(Task input)
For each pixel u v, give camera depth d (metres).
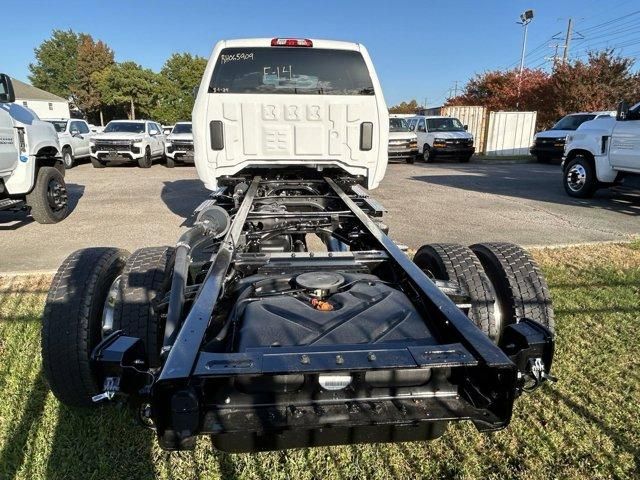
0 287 4.72
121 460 2.46
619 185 8.86
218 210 3.30
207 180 5.04
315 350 1.84
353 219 3.91
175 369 1.65
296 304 2.19
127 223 7.72
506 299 2.83
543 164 18.91
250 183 5.01
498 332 2.84
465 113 25.00
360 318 2.09
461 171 15.95
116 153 16.41
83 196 10.52
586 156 9.85
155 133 18.20
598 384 3.08
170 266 3.02
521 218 8.05
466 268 2.90
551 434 2.63
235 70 4.88
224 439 1.89
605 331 3.77
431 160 19.39
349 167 5.09
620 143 8.77
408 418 1.88
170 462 2.45
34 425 2.71
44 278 4.99
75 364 2.54
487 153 24.23
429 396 2.03
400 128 19.00
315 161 5.05
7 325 3.87
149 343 2.75
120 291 2.86
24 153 6.93
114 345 1.94
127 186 12.19
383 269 2.84
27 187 7.06
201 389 1.86
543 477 2.34
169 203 9.64
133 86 57.34
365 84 4.99
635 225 7.48
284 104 4.88
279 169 5.40
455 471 2.39
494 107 34.31
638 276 4.97
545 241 6.47
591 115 17.47
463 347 1.88
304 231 3.78
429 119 20.28
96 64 69.25
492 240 6.54
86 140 18.33
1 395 2.96
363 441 1.98
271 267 2.66
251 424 1.82
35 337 3.67
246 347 1.90
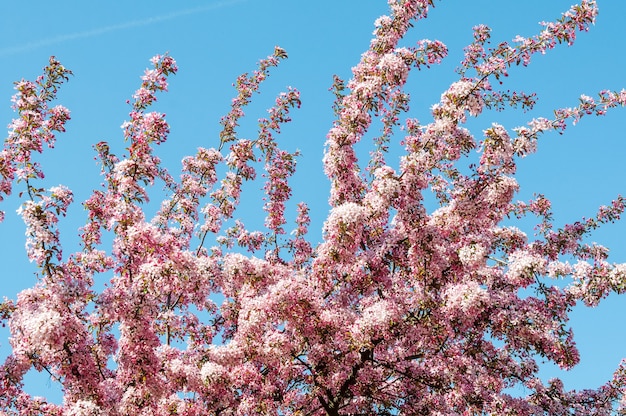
(End Task input)
### Aim of the task
Nothing but the lines from the line containing "304 231 3.78" through the last line of the records above should be written out, exactly and without the pictures.

### Response to the task
304 231 3.78
429 119 20.28
96 64 69.25
492 240 6.54
86 140 18.33
1 395 2.96
363 441 1.98
271 267 2.66
251 424 1.82
35 337 3.67
246 347 1.90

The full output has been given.